3. File Form MGT-14:

File form MGT-14 within 30 days from passing resolutions in general meeting.

ATTACHEMENT:

  • Copy of Board Resolutions, Members resolutions and notice of General Meetings

4. APPLY FOR NAME APPLICATION:

FILE RUN LLP with ROC.

ATTACHEMENT:

1. Copy of Board Resolution

2. Object Clause

5. OBTAIN NAME APPROVAL CERTIFICATE FROM ROC.

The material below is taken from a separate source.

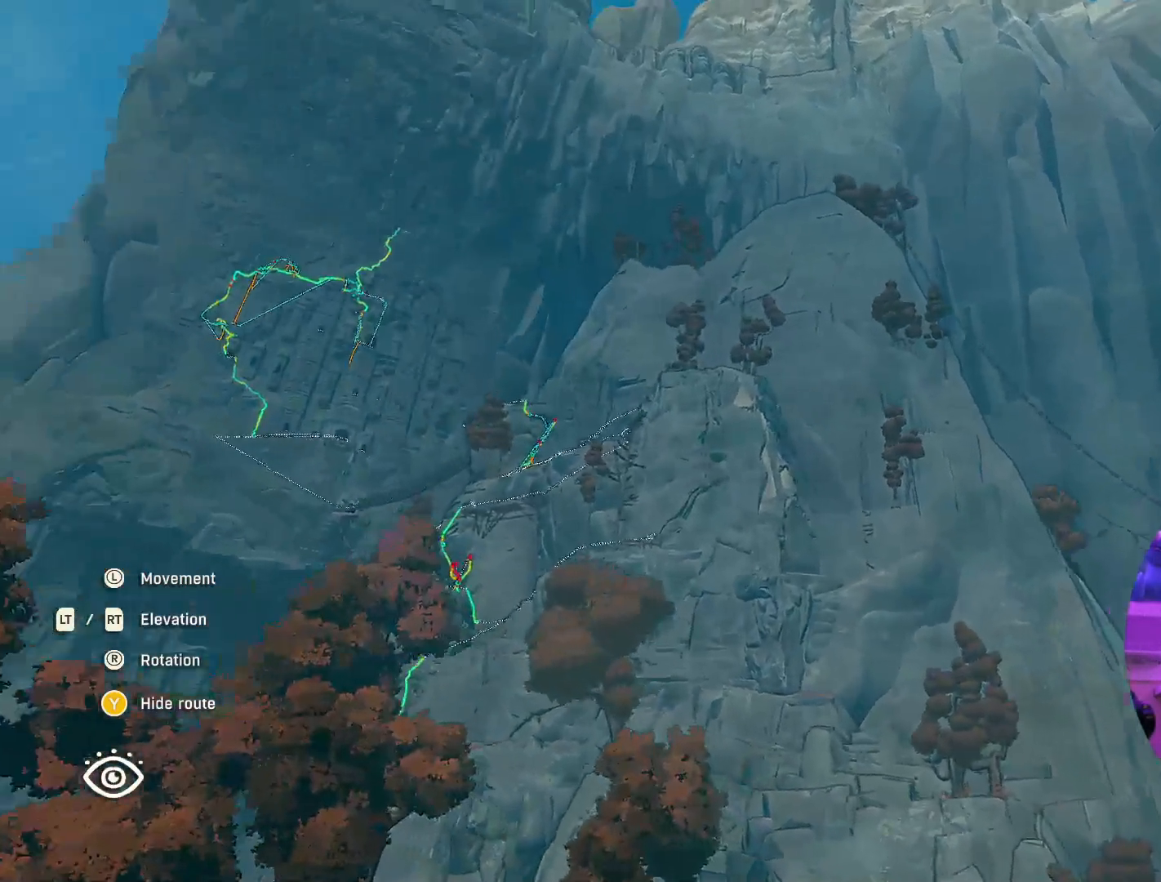
{"buttons": [], "left_stick": "up-right", "right_stick": "up-left", "events": [[133, "left_stick", "up-right"], [333, "right_stick", "up-left"]]}
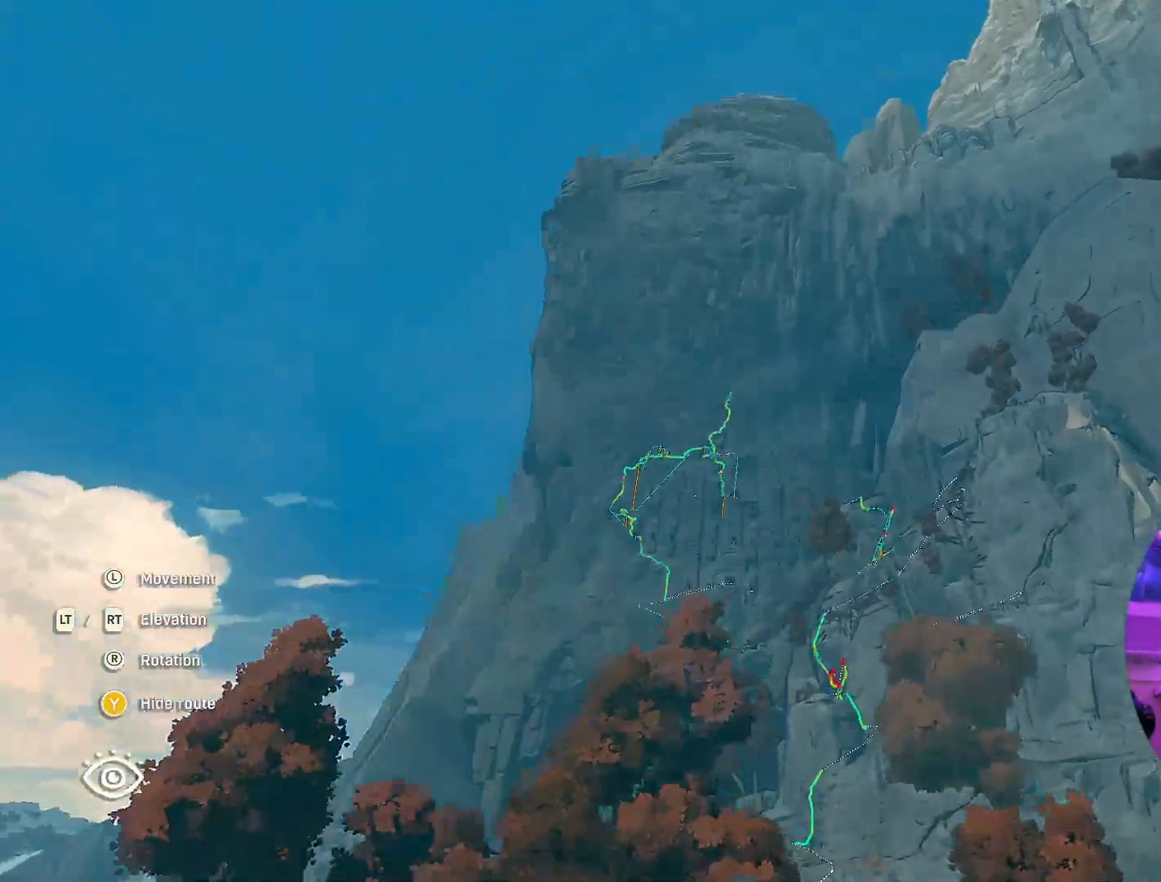
{"buttons": ["R2"], "left_stick": "up", "right_stick": "up-left", "events": [[317, "R2", "down"], [333, "left_stick", "up"]]}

6. FILLING OF INCORPORATION DOCUMENTS WITH ROC:

LLP Form Fillip: Incorporation document and subscriber’s statement filedby the partners along with the following Documents Required:

  • Individual Consent/ Statement from Shareholders.
  • Proof of address of registered office of LLP (Light Bill or MTNL Bill not older than 2 months)
  • Subscribers’ sheet
  • Detail of LLP(s) and/ or company(s) in which partner/ designated partner is a director/ partner (if applicable)
  • NOC from Owner for registered office address.
  • Consent/ Statement from Creditors.
  • Copy of Board Resolutions, Members resolutions and notice

7. FILLING OF APPLICATION FOR CONVERSION

     FILE E-FORM- 18 with ROC along with following Documents Required

  • Income Tax Returns (Latest)
  • Declaration by shareholders
  • Auditor Report, Profit & loss Account and Balance sheet as per Schedule III along with Notes (As on Date) not older than 30 days from filing Forms.
  • List of all the secured creditors along with their consent.

8. OBTAIN CERTIFICATE OF REGISTRATION ON CONVERSION.

9. LLP Agreement signed at the time of incorporation, as the details of the same needs to field in e-form 3 within 30 days of Certificate of Registration.

10. DRAFTING OF LIMITED LIABILITY PARTNERSHIP AGREEMENT:

CONTENTS OF AGREEMENT ARE:

  • Name of LLP
  • Name of Partners & Designated Partners
  • Form of contribution
  • Profit Sharing ratio
  • Rights & Duties of Partners
  • Proposed Business
  • Rules for governing the LLP

11. Filling of LLP FORM-3

Information with regard to limited liability partnership agreement and changes, if any, made thereinalong with the following Documents Required:

  • LLP Agreement with stamp duty  (1% of contribution).